Replacing the normally silicon-based circuits, this chip has DNA strands to form the circuit. It is said that the speed of such DNA-circuited computer chips will rival and surpass the silicon-based ones, they will be of use in blood samples and in the body and might partake in single cell signaling.
It is the successor to the MAYA I which was composed of only 23 logic gates and could only complete specific games of tic-tac-toe. MAYA-II has more than 100 DNA circuits and can now thoroughly play a game of tic-tac-toe. It is very slow - one move in a game of tic-tac-toe can take up to 30 minutes making it more of a demonstration than an actual application.
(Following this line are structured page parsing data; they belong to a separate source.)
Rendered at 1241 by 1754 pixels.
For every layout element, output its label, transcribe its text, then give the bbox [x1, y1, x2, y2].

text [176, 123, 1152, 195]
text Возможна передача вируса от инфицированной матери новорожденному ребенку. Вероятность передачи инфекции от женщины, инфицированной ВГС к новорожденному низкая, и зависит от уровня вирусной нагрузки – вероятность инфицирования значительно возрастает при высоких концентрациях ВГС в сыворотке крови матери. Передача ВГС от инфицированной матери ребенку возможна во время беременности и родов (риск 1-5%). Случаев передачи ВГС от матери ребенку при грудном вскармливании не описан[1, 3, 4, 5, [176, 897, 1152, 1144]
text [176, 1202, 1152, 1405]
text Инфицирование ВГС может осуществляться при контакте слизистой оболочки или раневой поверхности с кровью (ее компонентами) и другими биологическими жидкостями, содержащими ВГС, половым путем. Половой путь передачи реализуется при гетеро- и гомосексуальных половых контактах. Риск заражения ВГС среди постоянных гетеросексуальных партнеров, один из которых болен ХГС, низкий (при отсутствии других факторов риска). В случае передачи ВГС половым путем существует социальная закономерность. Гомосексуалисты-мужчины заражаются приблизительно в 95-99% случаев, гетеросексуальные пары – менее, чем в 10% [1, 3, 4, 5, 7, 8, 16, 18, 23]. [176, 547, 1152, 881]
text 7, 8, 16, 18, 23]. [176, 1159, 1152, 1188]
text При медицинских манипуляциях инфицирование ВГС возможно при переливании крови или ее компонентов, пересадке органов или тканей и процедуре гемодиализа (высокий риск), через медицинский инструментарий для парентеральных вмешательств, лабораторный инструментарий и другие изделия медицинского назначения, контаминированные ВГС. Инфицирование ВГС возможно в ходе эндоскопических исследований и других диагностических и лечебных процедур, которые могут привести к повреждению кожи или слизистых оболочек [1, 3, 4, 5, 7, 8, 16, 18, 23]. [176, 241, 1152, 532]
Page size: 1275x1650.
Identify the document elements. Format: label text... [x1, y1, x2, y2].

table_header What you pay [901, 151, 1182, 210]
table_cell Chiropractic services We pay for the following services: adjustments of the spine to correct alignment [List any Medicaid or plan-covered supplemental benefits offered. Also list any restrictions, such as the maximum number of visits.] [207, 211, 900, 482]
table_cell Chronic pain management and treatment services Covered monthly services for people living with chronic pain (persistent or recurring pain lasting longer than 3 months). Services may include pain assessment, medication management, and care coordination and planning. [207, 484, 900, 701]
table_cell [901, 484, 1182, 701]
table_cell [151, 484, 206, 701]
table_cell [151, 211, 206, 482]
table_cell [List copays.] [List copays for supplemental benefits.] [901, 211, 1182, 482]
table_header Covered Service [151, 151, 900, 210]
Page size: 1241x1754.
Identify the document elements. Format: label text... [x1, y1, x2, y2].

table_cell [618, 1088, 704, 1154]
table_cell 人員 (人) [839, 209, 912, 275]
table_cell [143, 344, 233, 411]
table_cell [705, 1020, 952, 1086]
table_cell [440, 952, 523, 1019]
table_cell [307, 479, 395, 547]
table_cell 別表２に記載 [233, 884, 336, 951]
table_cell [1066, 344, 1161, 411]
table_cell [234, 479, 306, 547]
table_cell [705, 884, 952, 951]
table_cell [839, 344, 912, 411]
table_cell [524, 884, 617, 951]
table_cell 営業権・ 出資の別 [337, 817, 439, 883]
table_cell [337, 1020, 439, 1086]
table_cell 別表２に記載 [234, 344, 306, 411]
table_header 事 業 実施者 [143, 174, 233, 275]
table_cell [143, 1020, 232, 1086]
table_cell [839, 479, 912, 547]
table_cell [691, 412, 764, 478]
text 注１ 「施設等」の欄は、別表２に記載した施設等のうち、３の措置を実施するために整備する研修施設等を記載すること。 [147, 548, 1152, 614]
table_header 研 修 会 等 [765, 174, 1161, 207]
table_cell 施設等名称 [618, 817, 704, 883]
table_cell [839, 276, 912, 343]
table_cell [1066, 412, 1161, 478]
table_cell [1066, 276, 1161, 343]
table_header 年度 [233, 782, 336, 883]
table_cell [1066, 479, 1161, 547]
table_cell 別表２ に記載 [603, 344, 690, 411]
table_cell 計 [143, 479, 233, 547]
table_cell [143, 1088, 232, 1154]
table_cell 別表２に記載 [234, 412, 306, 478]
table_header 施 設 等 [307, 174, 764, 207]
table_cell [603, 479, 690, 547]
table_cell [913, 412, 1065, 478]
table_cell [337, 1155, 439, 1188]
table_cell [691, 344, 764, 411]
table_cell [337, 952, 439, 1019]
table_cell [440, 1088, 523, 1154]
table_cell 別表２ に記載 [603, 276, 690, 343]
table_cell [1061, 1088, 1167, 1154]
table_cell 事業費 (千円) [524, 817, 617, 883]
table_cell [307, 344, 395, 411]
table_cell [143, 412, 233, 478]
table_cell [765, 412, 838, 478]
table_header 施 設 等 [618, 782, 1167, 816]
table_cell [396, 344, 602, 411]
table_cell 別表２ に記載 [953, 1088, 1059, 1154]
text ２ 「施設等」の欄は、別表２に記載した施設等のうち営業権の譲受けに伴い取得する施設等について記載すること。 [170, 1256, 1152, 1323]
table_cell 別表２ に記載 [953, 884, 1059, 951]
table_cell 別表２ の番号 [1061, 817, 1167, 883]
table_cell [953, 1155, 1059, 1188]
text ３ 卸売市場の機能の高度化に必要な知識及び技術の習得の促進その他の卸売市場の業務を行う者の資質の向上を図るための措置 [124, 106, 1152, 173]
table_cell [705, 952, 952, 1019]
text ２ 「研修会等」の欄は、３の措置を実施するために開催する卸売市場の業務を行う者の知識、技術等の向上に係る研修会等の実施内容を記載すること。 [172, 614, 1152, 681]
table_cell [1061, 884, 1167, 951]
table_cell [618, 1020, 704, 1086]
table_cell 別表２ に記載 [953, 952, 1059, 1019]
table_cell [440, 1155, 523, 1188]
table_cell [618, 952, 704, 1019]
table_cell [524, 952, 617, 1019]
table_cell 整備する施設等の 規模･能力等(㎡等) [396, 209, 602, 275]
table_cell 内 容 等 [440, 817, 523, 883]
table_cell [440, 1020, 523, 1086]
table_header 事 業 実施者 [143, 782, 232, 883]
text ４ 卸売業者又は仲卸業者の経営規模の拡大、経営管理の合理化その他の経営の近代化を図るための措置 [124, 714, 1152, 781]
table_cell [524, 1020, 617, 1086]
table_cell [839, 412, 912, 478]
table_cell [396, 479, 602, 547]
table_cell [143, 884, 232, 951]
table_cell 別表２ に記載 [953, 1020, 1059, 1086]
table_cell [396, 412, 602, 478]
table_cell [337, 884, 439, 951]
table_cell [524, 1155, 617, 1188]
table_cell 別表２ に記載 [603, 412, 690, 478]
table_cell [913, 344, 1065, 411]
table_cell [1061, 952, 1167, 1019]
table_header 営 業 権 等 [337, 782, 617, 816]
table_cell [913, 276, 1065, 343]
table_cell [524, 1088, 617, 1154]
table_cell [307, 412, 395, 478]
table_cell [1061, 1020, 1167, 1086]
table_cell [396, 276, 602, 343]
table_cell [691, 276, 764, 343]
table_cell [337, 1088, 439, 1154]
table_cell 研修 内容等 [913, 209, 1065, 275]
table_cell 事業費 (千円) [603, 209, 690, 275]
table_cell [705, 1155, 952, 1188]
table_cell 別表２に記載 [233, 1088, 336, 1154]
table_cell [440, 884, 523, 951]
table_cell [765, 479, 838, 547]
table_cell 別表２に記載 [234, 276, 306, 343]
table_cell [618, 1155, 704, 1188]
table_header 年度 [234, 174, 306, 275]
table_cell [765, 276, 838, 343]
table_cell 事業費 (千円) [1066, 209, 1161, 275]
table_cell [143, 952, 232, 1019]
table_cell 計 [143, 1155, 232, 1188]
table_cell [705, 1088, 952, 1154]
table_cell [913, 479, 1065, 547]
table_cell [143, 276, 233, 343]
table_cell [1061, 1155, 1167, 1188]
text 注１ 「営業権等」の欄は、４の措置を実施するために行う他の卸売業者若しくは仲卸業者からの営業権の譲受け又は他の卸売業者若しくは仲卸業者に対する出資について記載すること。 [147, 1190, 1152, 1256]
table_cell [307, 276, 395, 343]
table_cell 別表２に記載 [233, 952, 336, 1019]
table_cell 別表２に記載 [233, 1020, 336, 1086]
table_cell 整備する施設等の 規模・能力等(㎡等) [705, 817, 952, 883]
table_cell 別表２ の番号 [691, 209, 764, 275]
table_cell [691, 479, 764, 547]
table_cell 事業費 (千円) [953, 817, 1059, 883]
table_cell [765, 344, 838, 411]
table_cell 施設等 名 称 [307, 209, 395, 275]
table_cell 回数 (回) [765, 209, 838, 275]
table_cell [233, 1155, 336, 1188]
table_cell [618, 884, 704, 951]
The arrangement of this device looks like that of a tic-tac-toe grid and consists of nine wells coated with culture cells. The logic gates are made of the E6 Deoxyribozymes (or DNAzyme) which react to specific oligonucleotide input. Upon reaction, the DNAzyme cleaves the substrate producing an increase in red or green fluorescence, depending on whether it is the computer's or the human's turn respectively.
This technology was used to deepen the quality of diagnostics given to patients infected with the West Nile virus. Joanne Macdonald, a Columbia University virologist, hopes this device can be implanted in the human body and control the presence of cancer cells or the levels of insulin for diabetic patients.
One of the suggested uses put forward by MAYA's creators is that technology such as this can be used in situations where fluid is involved, such as in a sample of blood or a body, since it does not use traditional silicon components.